#### WHAT YOU HAVE TO DO
Everything from the line containing "left shoulder: (251, 236)" to the end of the listing is to be set down exactly, both ends included, and nothing before it.

#### STORED DATA
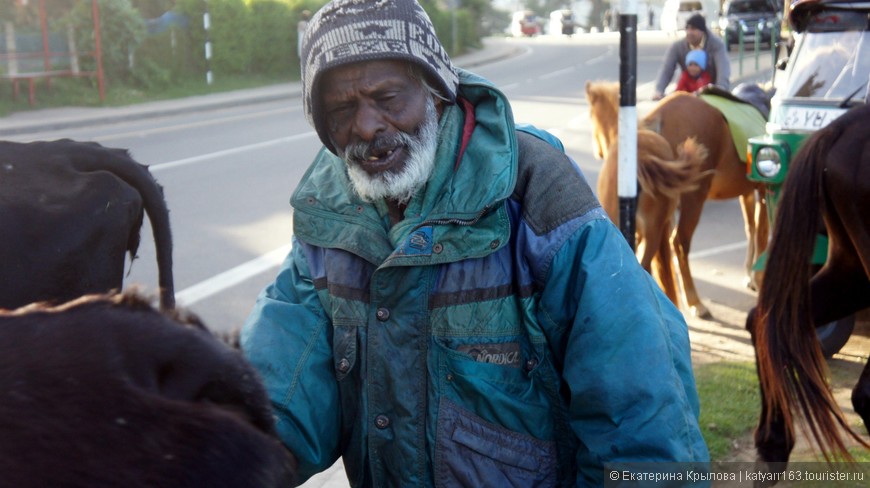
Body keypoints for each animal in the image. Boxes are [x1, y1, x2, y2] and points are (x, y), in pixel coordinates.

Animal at [584, 81, 768, 316]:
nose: (597, 151)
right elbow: (760, 229)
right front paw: (757, 277)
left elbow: (753, 227)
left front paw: (751, 275)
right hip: (691, 201)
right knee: (678, 243)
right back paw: (695, 302)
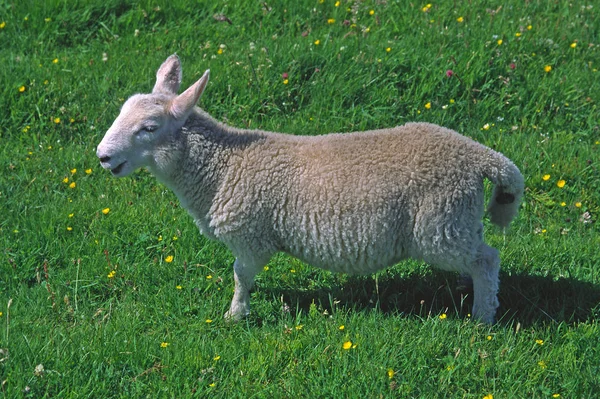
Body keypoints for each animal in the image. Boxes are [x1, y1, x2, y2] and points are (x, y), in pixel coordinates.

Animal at [96, 54, 524, 324]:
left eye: (149, 128)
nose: (102, 156)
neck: (221, 167)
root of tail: (480, 157)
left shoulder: (251, 236)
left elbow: (240, 277)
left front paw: (235, 315)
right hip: (457, 220)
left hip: (440, 222)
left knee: (487, 260)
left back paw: (482, 317)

#### WRITTEN RESPONSE
left shoulder: (251, 236)
left elbow: (240, 277)
left front paw: (235, 315)
right hip: (457, 220)
left hip: (440, 222)
left knee: (487, 260)
left back paw: (482, 317)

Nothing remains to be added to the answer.